-- Exercise requirements --
For the entries that follow, restate word for word the line containing "Faculty Resources", the line containing "gallup.unm.edu", and every line that lies between them.

-- Data to use --
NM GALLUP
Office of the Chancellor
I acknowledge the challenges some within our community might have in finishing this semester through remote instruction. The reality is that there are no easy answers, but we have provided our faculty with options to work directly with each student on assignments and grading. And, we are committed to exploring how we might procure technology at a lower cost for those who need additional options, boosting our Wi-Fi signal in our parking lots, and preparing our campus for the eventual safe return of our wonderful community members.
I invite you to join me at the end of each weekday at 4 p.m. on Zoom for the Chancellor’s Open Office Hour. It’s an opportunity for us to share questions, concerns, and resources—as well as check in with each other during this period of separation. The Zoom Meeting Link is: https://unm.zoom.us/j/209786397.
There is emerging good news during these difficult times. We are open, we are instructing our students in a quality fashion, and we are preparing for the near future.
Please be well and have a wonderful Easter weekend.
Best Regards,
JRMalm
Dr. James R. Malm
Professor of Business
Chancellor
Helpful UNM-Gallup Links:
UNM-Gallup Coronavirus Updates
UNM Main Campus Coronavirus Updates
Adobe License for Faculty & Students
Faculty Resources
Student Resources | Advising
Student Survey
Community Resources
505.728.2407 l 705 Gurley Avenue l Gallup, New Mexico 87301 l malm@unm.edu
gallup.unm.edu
--
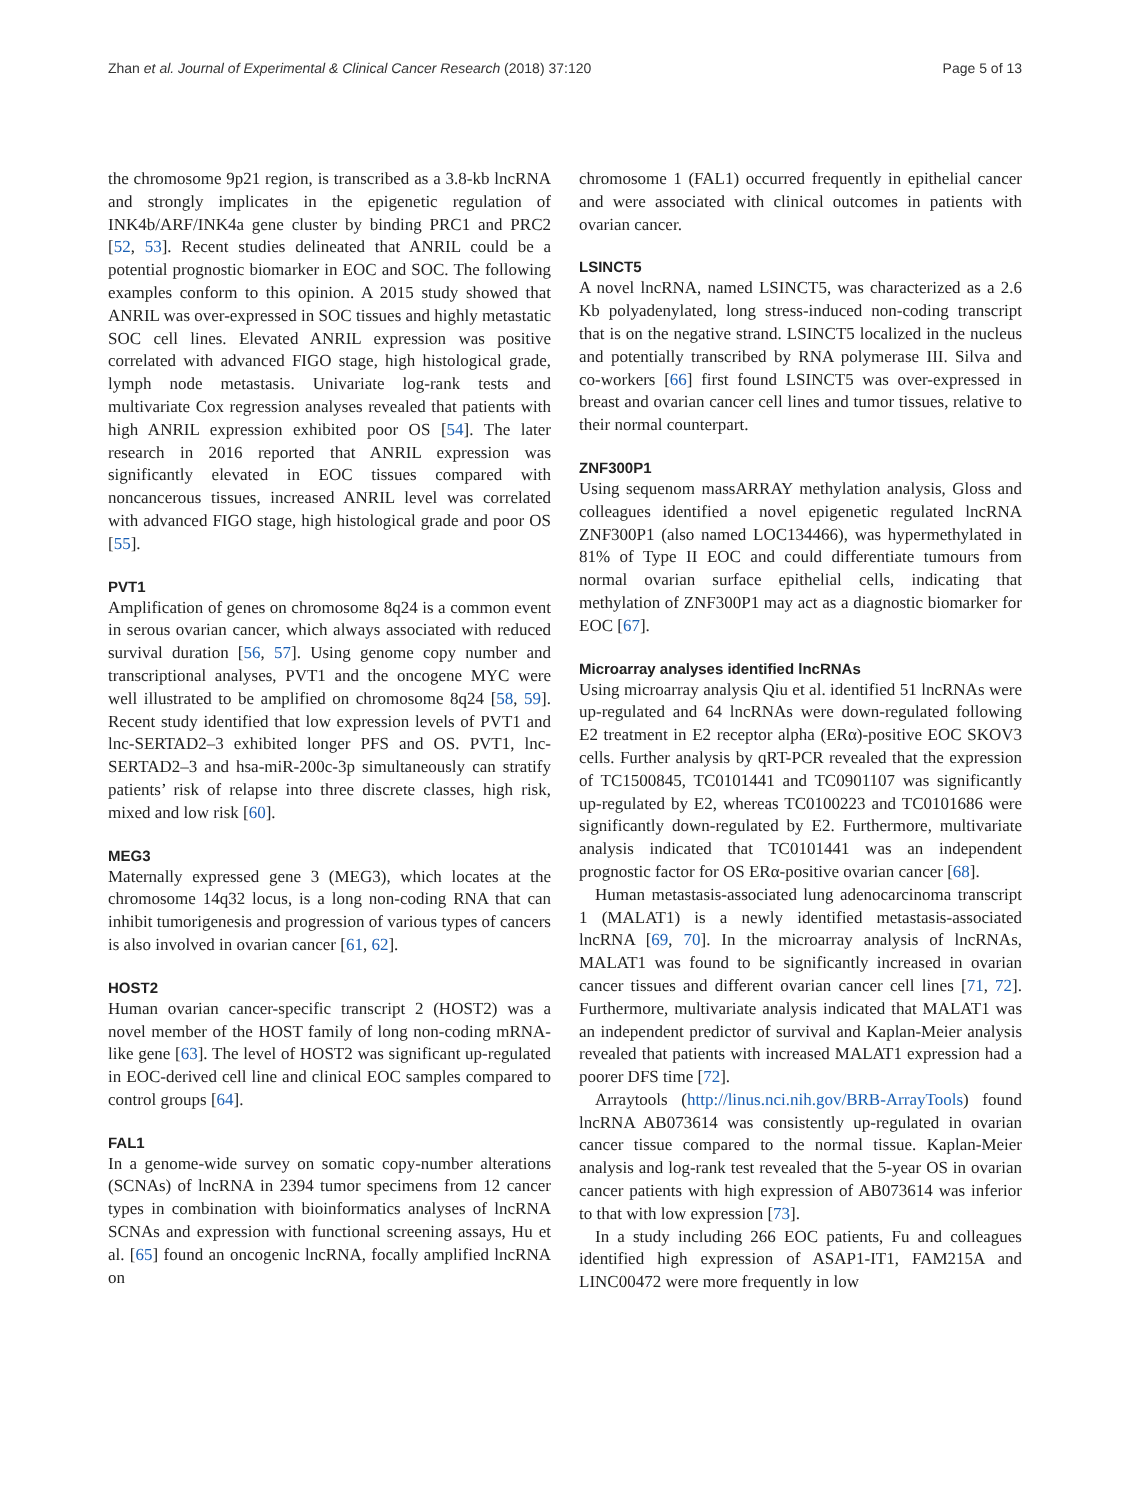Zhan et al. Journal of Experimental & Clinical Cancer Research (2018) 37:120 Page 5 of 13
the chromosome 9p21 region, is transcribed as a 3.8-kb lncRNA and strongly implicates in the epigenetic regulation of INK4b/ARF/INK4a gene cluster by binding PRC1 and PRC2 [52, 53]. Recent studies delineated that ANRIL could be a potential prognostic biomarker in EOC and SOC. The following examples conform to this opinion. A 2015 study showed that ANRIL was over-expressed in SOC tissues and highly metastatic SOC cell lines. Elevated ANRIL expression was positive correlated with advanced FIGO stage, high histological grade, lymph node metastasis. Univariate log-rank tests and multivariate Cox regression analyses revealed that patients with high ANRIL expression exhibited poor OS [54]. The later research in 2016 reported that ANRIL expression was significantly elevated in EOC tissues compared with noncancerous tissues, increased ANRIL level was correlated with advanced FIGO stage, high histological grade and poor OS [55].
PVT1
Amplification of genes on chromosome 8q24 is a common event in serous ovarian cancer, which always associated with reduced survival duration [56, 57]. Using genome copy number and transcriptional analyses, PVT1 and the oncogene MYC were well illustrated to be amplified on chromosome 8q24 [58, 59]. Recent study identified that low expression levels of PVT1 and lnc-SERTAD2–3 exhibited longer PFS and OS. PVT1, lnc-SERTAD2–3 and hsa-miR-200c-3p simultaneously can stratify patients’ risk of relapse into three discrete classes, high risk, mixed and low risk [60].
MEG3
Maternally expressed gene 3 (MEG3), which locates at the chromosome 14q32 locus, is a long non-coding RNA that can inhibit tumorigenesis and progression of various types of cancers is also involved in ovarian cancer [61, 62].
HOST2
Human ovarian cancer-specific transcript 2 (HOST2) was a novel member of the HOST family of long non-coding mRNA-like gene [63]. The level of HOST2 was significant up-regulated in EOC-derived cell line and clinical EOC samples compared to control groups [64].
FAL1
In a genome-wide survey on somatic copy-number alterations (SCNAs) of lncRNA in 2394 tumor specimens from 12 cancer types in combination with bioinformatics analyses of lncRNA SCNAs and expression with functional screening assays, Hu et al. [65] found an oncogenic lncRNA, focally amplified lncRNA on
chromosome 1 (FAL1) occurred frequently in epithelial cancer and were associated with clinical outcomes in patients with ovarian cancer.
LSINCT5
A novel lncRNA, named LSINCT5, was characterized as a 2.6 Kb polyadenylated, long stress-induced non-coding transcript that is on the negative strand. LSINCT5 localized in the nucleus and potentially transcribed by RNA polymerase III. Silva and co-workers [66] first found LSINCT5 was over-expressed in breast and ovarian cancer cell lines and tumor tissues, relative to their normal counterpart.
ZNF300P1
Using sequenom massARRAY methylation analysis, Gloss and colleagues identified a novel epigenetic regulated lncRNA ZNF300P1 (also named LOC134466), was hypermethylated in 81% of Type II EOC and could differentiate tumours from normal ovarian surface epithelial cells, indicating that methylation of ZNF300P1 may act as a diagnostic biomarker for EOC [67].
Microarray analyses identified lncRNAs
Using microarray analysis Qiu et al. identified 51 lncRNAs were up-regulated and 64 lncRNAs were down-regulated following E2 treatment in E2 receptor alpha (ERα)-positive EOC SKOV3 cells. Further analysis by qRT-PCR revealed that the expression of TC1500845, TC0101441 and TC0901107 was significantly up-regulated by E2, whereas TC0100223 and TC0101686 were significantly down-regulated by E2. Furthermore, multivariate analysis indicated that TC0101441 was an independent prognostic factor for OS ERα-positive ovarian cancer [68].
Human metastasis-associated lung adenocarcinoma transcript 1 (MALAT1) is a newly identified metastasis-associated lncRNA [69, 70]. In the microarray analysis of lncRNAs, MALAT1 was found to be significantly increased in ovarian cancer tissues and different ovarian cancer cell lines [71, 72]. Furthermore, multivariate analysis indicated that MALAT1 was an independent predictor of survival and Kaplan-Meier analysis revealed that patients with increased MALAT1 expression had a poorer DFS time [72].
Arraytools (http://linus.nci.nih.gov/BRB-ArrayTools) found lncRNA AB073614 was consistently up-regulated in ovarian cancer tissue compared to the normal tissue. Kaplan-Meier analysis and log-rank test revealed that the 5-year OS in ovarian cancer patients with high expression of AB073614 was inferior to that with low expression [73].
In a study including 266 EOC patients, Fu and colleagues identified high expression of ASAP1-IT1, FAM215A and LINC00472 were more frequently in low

-- Expected output --
Faculty Resources
Student Resources | Advising
Student Survey
Community Resources
505.728.2407 l 705 Gurley Avenue l Gallup, New Mexico 87301 l malm@unm.edu
gallup.unm.edu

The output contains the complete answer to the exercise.